Hmmm… I really meant this to be a short post. Me and my soapboxes….and as my best friend will tell you, I have plenty of them.

Wednesday, August 24, 2005

End of Summer

It's official - summer's over. I've had a few weeks of enjoying the sunshine (or what I see of it before and after work), I've made my end-of-summer pilgrimage to my sister's place in Florida....and, of course, I have a new class starting on Friday. I keep promising myself that one day I'll be finished with school. And I'm really tempted to start bragging about the fact that at the end of the semester I'll actually have my MLS. But I had the same urge last January - and here I am, 7 months later, still in school. And I had the same urge as an undergrad after 5 years of studying. Two years later, I got my B.A. And last week, in a moment of weakness, I decided that at some point, I'd like to get my M.A. in English. I'm either crazy because I like to have something to study my ass off for, or I'm crazy because I seem to like accruing more and more debt. Either way you look at it..... Hopefully I'll get online at home one day (instead of making clandestine posts from my desk while my boss is on his breaks) so I can put up some of the great pictures I've taken of my family - especially the nieces and nephews.

Thursday, August 11, 2005

Computer Wonders

I'm lucky to work in a very specialized library where most of the users are very familiar with a computer. I spend very little time explaining the use of a mouse and other bits of computer lore. Occassionally, though, we get a faculty member who is One of The Last Ones to Hold Out. You know the type. The ones who have resisted, somehow, the lure of email, the ease of research, and the compulsiveness of blog-watching. One of those is in front of my desk right now, standing behind a row of computers. He's just casually walking around, looking at the computers - as if they are going to pop up with a sign that says "I will NOT hurt you so sit down and use me NOW!." He seems completely oblivious to the fact that they are all displaying blank blue screens with no more than 5 icons apiece.

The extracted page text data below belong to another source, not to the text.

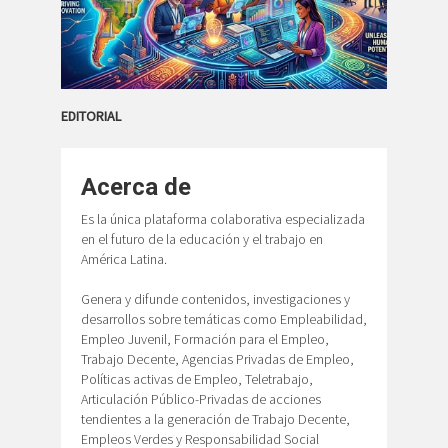
EDITORIAL
Acerca de
Es la única plataforma colaborativa especializada
en el futuro de la educación y el trabajo en
América Latina.
Genera y difunde contenidos, investigaciones y
desarrollos sobre temáticas como Empleabilidad,
Empleo Juvenil, Formación para el Empleo,
Trabajo Decente, Agencias Privadas de Empleo,
Políticas activas de Empleo, Teletrabajo,
Articulación Público-Privadas de acciones
tendientes a la generación de Trabajo Decente,
Empleos Verdes y Responsabilidad Social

He has a look of slight interest on his face, as if he's trying to decide if this is, indeed, a bad habbit that he wants to pick up. I've seen some people resist this call-of-the-computer. Most people are sucked into the mating ritual, and lose their souls in minutes to Google and the vast amount of information at their finger tips. Sometimes you can read their minds: "I have a PhD for what? So that my students can do research 2000 times faster than I can?." Today, the genleman decides to take the plunge. He's been sitting in front of his screen for thirty minutes, now. Luckily, a student called me over to help at a computer by him. The student needed only a minute, and as I walked away, the gentleman called me over - "Miss, can you show me how to read the news online?" He wanted the Fox News website (damn it, I wish I were unethical enough to denounce Fox to him). I showed him how to find it, and he's been sitting there ever since. His computer is at just the right angle that if I pretend I'm reaching to the far edge of my desk, I can tell that he's STILL reading the news. Every once in a while, a look of confustion will cross his face, followed by a short look of triumph. I've seen that same look on my 9 year old nephew's face as he plays video games. It's amazing what computers can do these days.

Tuesday, August 09, 2005

Chinese?

My printer is now printing up half of everything in Chinese. I’ve only been here 10 minutes. Why do I suddenly feel as if it’s going to be a long week?